### Exercise text
# ipod nano - iTunes8Setup[1].exe is not a valid Win32 application



## nancy_28 (Jan 11, 2009)

I just got the new ipod nano. I went to the apple website and tried to download itunes 8 and got the message that it is not a valid Win32 application. I then downloaded itunes v7 which installed perfectly except my ipod is not compatible with that version....go figure.

I went to the apple website for troubleshooting solutions...they said uninstall itunes, delete browser history, turn off pop-up blocker, run windows install cleanup. I did everything they told me to. I got nowhere. I even tried to download it frrom other sites since it worked for other users.

I have all of the updates for Windows XP that are needed. Is there anything else that I could possibly be missing that would help me download the new version of itunes. I've been driving my self crazy for the past couple of days with this.

Thanks!!


----------



## skylar3 (Jan 3, 2008)

I too recently bought an ipod nano 4gb and i am having problems making it work. 

i have windows xp and like you i too downloaded the latest itunes version so that i can start using my ipod but my ipod doesn't sync with this latest version of itunes. so i uninstalled this itunes and downloaded and installed an earlier 8.0 version but then it now gives me the error of library file already there from previous version and cant read it.

pls help me start my ipod!!
######
### Information provided
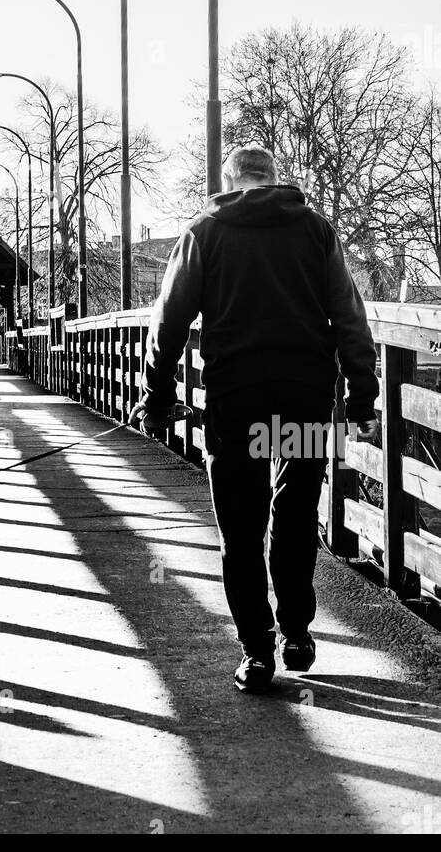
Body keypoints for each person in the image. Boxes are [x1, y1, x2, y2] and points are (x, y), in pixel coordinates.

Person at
######
■ What to work on
[a] In the iTunes installation forum thread, which iTunes version does nancy_28 say installed perfectly?
[b] Retype the passage of the iTunes installation forum thread that opens with the words containing "i have windows" and closes with "start my ipod!!".
[c] Continue the iTunes installation forum thread from the point where it stops.

■ Answer section
[a] iTunes version 7 installed perfectly.

[b]
i have windows xp and like you i too downloaded the latest itunes version so that i can start using my ipod but my ipod doesn't sync with this latest version of itunes. so i uninstalled this itunes and downloaded and installed an earlier 8.0 version but then it now gives me the error of library file already there from previous version and cant read it.

pls help me start my ipod!!

[c]
help very much appreciated

thanks!


----------



## sinclair_tm (Mar 11, 2005)

Did you make sure that the iTunes you downloaded is the Windows version and not the Mac version? It will download the iTunes that matches the platform you are using when you click the download button. I use it with Win XP Pro SP3 without any issues. When you download it, it should also include the Apple Software Updater. If you can find it in the start menu, run that and it should give you the option to install iTunes as well.

@both, this is not a Mac issues, so it should of gone in the Windows XP forums, or the gadgets forum.
@skylar3, you need to open a new thread, as you problem is a different one all together. You must have a different problem than you think, as iTunes 8 works with all iPods. Apple has not dropped any iPod model from iTunes yet. So if it does not work with your iPod, we need you to tell us what is happening so we know what you need to do.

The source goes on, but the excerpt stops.